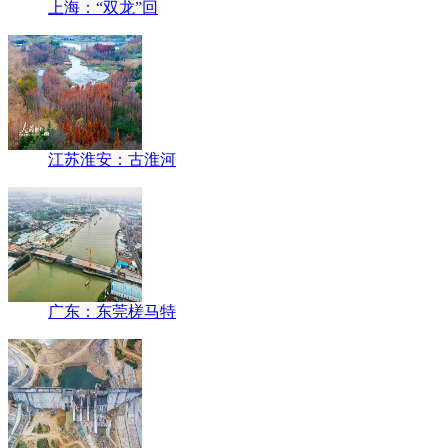
上海：“双龙”回
江苏淮安：古淮河
广东：东莞槎马特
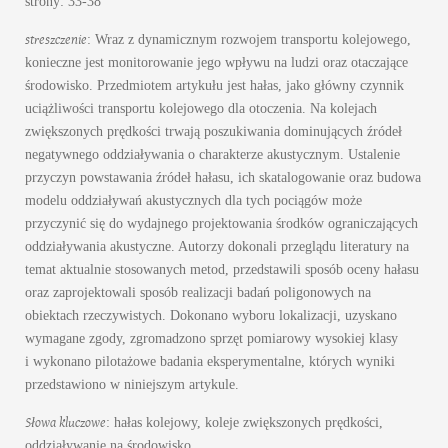
strony: 33-38
streszczenie
: Wraz z dynamicznym rozwojem transportu kolejowego,
konieczne jest monitorowanie jego wpływu na ludzi oraz otaczające
środowisko. Przedmiotem artykułu jest hałas, jako główny czynnik
uciążliwości transportu kolejowego dla otoczenia. Na kolejach
zwiększonych prędkości trwają poszukiwania dominujących źródeł
negatywnego oddziaływania o charakterze akustycznym. Ustalenie
przyczyn powstawania źródeł hałasu, ich skatalogowanie oraz budowa
modelu oddziaływań akustycznych dla tych pociągów może
przyczynić się do wydajnego projektowania środków ograniczających
oddziaływania akustyczne. Autorzy dokonali przeglądu literatury na
temat aktualnie stosowanych metod, przedstawili sposób oceny hałasu
oraz zaprojektowali sposób realizacji badań poligonowych na
obiektach rzeczywistych. Dokonano wyboru lokalizacji, uzyskano
wymagane zgody, zgromadzono sprzęt pomiarowy wysokiej klasy
i wykonano pilotażowe badania eksperymentalne, których wyniki
przedstawiono w niniejszym artykule.
Słowa kluczowe
: hałas kolejowy, koleje zwiększonych prędkości,
oddziaływanie na środowisko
#####
Turn the lines starting at the one that contains "strony: 33-38" and running through the last line into a JSON list of strings, one string per line, with blank lines left out.

[
  "strony: 33-38",
  "streszczenie",
  ": Wraz z dynamicznym rozwojem transportu kolejowego,",
  "konieczne jest monitorowanie jego wpływu na ludzi oraz otaczające",
  "środowisko. Przedmiotem artykułu jest hałas, jako główny czynnik",
  "uciążliwości transportu kolejowego dla otoczenia. Na kolejach",
  "zwiększonych prędkości trwają poszukiwania dominujących źródeł",
  "negatywnego oddziaływania o charakterze akustycznym. Ustalenie",
  "przyczyn powstawania źródeł hałasu, ich skatalogowanie oraz budowa",
  "modelu oddziaływań akustycznych dla tych pociągów może",
  "przyczynić się do wydajnego projektowania środków ograniczających",
  "oddziaływania akustyczne. Autorzy dokonali przeglądu literatury na",
  "temat aktualnie stosowanych metod, przedstawili sposób oceny hałasu",
  "oraz zaprojektowali sposób realizacji badań poligonowych na",
  "obiektach rzeczywistych. Dokonano wyboru lokalizacji, uzyskano",
  "wymagane zgody, zgromadzono sprzęt pomiarowy wysokiej klasy",
  "i wykonano pilotażowe badania eksperymentalne, których wyniki",
  "przedstawiono w niniejszym artykule.",
  "Słowa kluczowe",
  ": hałas kolejowy, koleje zwiększonych prędkości,",
  "oddziaływanie na środowisko"
]